» CYTOWANY TEKST:
____________

Pobił rekord świata i to nie koniec. Niewiarygodny wyczyn Polaka

Jurand Czabański pobił niewiarygodny rekord świata. Sportowiec został najszybszym człowiekiem na Ziemi, który pokonał 10-krotnego Ironmana. Całość zajęła mu niecałe 170 godzin. Polak nie chce spocząć na laurach i już myślami wybiega do czerwca, gdzie spróbuje pobić inny rezultat.

2025-05-09, 17:56

Pobił rekord świata i to nie koniec. Niewiarygodny wyczyn Polaka
Jurand Czabański pobił rekord świata. Foto: Jurand Czabanski/Instagram screen

Polak najlepszy na świecie. Nieprawdopodobny rekord

Jurand Czabański pokonał 10-krotnego Ironmana i od razu pobił rekord świata. W trakcie zawodów w Brazylii Polak uzyskał czas 169 godzin, 53 minuty i 33 sekundy. W tym czasie przebiegł 422, przepłynął 38 i przejechał na rowerze 1800 km. Jednak na tym nie chce poprzestać.

____________

» DOSTARCZONE DANE:

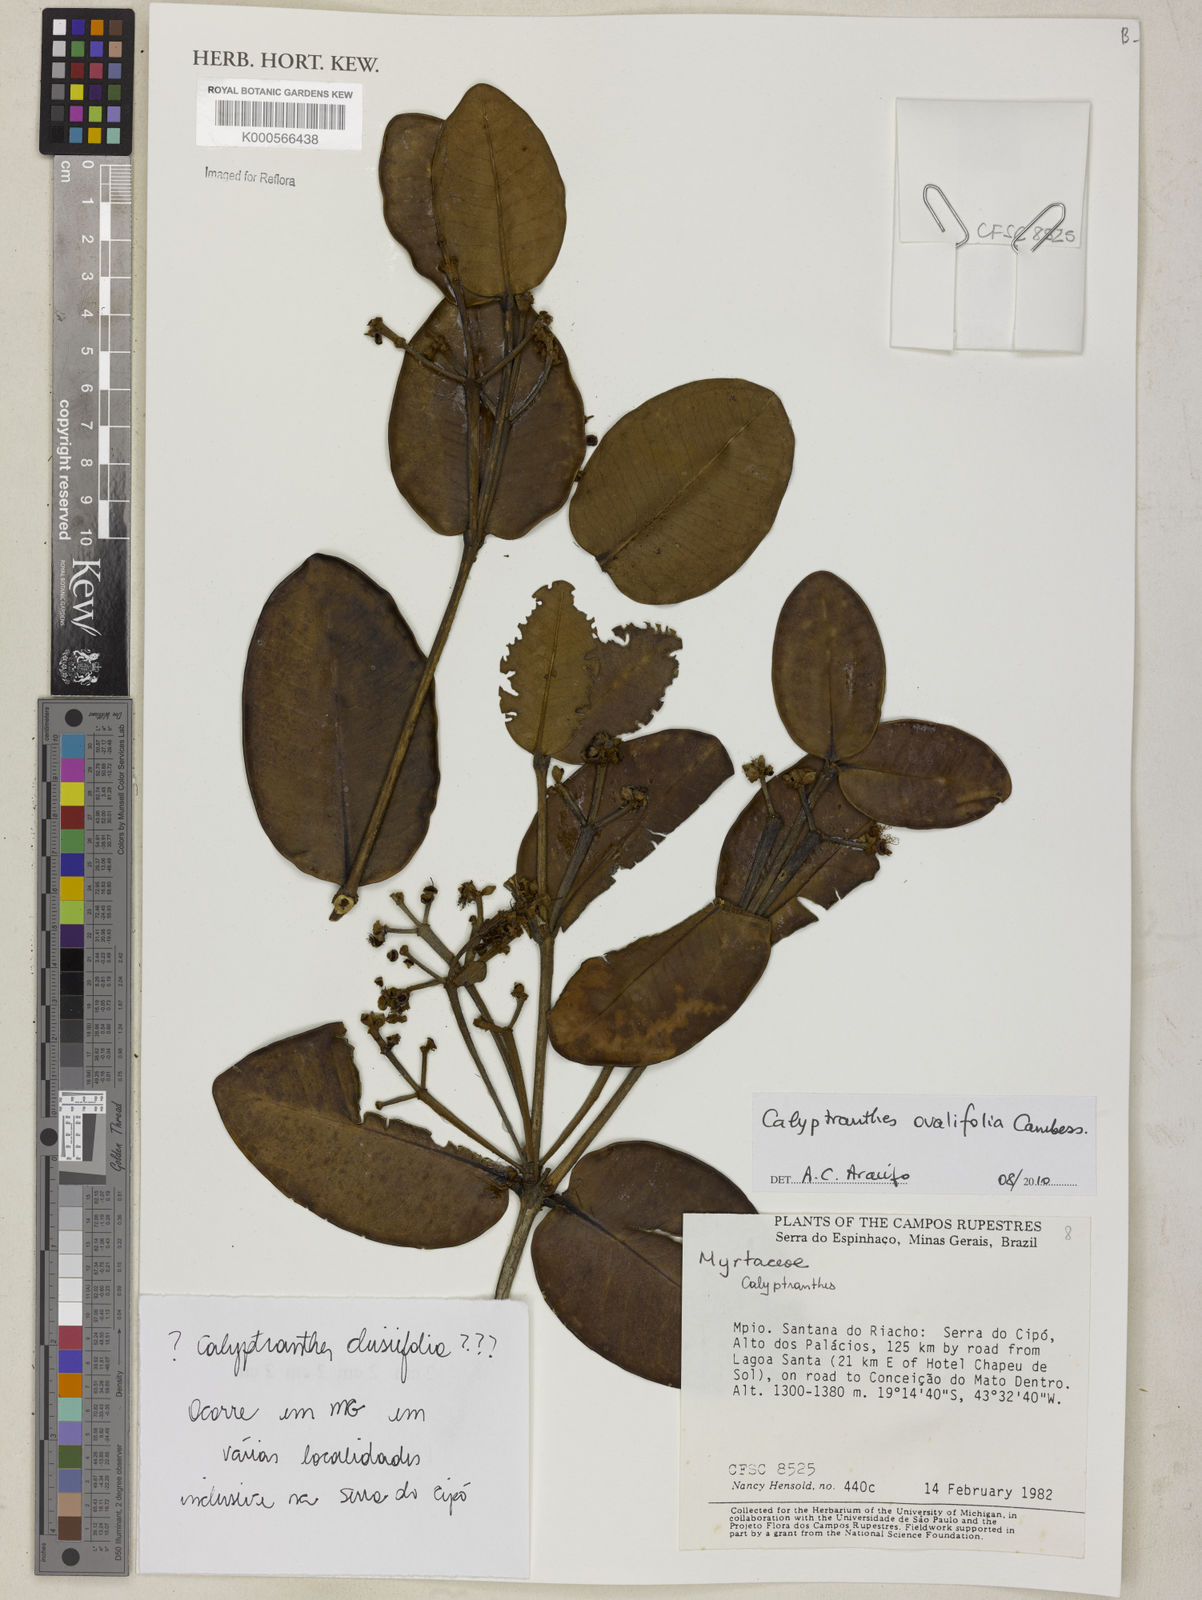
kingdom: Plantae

____________

» ZADANIA PISEMNE:
A: Powtórz dosłownie fragment tekstu o rekordzie Czabańskiego od słów „Polak najlepszy na” aż po słowa „nie chce poprzestać.” włącznie.
B: Kontynuuj tekst o rekordzie Czabańskiego od miejsca, w którym się urywa.
Dane nie mają tu żadnego znaczenia.

» ODPOWIEDZI PISEMNE:
A:
Polak najlepszy na świecie. Nieprawdopodobny rekord

Jurand Czabański pokonał 10-krotnego Ironmana i od razu pobił rekord świata. W trakcie zawodów w Brazylii Polak uzyskał czas 169 godzin, 53 minuty i 33 sekundy. W tym czasie przebiegł 422, przepłynął 38 i przejechał na rowerze 1800 km. Jednak na tym nie chce poprzestać.

B:
Jego następnym celem jest czerwcowy… 50-krotny ironman. Zawodnik przystąpi do pobicia rekordu Guinessa na jeszcze bardziej morderczym dystansie. Wkrótce czeka go aż 2210 km biegania, 175 km pływania i 9000 km jazdy na rowerze. Jak podaje portal onet.pl, Czabański wyznaczył sobie limit czasowy poniżej 30-krotnego ironmana, czyli 45 dni.

"50-krotnego miałem pokonać w marcu, ale pojawiły się problemy z dostępnością parku na Florydzie, przez który miała lecieć trasa. Wstępnie będziemy robić 50 w drugiej połowie czerwca, więc stwierdziłem, żeby się nie roztrenowywać, polecimy do Brazylii, tam zrobimy 10 i później już 50. Zrobimy go prawdopodobnie w Illinois" - cytuje jego słowa serws.

Na co dzień Jurand Czabański jest fizjoterapeutą, współpracującym z zawodnikami występującymi w MMA. Swoją karierę zaczynał w Polsce, ale później przeprowadził się za Ocean, przenosząc się na Florydę.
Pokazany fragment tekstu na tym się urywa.